Reputation: 2666
I am iteratively fitting models to many different variables, and in a few rare cases two columns I am using as independent variables contain an identical set of values. This makes the model unidentifiable and throws an error. I would like a way to check if any columns are identical to any other columns within a dataframe, and then return the names of the columns that have a problem. Here is an example dataframe.
a <- rnorm(10)
b <- rnorm(10)
c <- a
d <- rnorm(10)
dat <- data.frame(a,b,c,d)
Folks have answered how to test if two individual columns in a dataframe are identical here. However, I would like a way to check every column against every other column.
Upvotes: 2
Views: 1166
Reputation: 28675
You can use combn
to get all pairs of column numbers, then apply over the resulting matrix to check if all elements are equal.
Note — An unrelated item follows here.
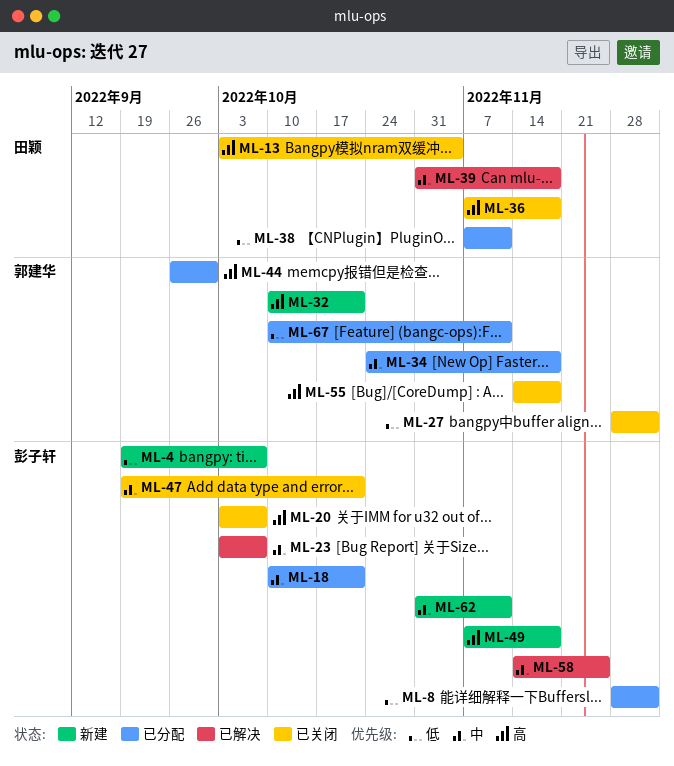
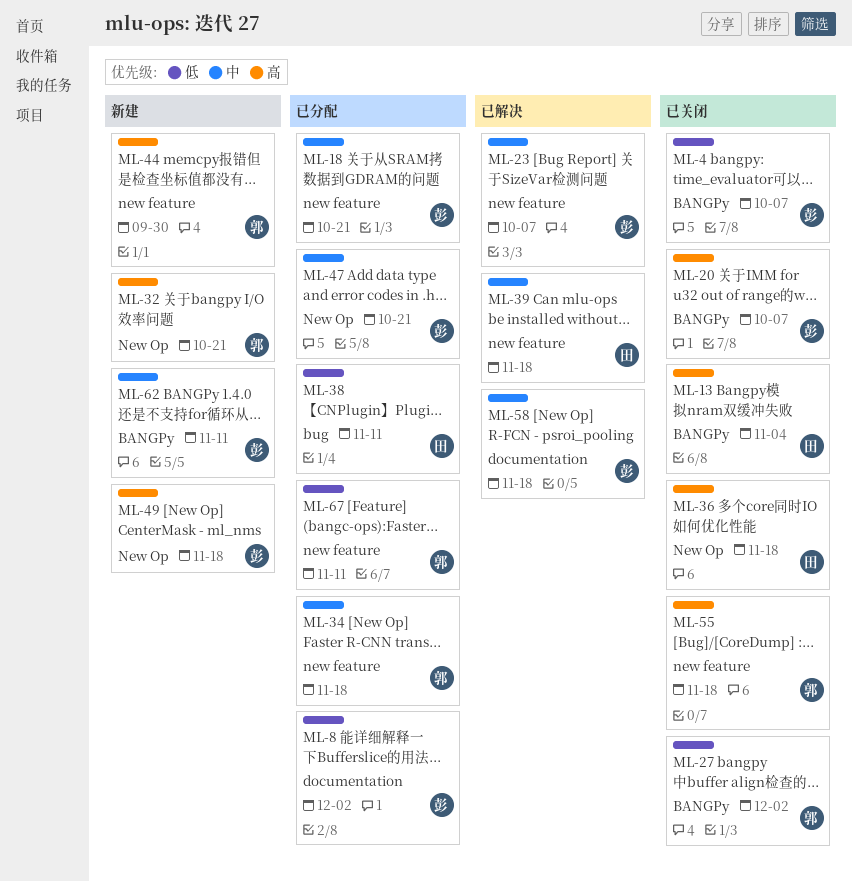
ML-4, status: 新建 -> 已关闭
ML-44, status: 已分配 -> 新建
ML-47, status: 已关闭 -> 已分配
ML-58, due: Nov 25 -> Nov 18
pairs <- t(combn(seq_len(ncol(dat)), 2))
same <- apply(pairs, 1, function(x) all(Reduce(`==`, dat[,x])))
pairs[same,]
# [1] 1 3
Or check the correlations (will also include linear combinations)
cor1 <- data.frame(which(cor(dat) == 1, arr.ind = T))
cor1[cor1$row > cor1$col,]
# row col
# c 3 1
Upvotes: 6
Reputation: 3875
You could use the dist
function to compute the matrix of distances between your columns, and find the combinations of columns for which the distance is 0.
m = as.matrix(dist(t(dat)))
m[upper.tri(m,diag=T)] = NA
which(m<1.5e-8,arr.ind=T)
row col
c 3 1
Note that this solution will only work for numerical columns. If you have qualitative variables in your dataframe, you won't be able to compare them.
Upvotes: 1
Reputation: 26343
The caret
package contains the function findLinearCombos
that you might wanna try
caret::findLinearCombos(dat)
#$linearCombos
#$linearCombos[[1]]
#[1] 3 1
#$remove
#[1] 3
But be aware that the function would also recommend the deletion of a column that is a
times minus 1
Second example
dat2 <- data.frame(a,b,c,d, e = -a)
caret::findLinearCombos(dat2)
#$linearCombos
#$linearCombos[[1]]
#[1] 3 1
#$linearCombos[[2]]
#[1] 5 1
#$remove
#[1] 3 5
Upvotes: 6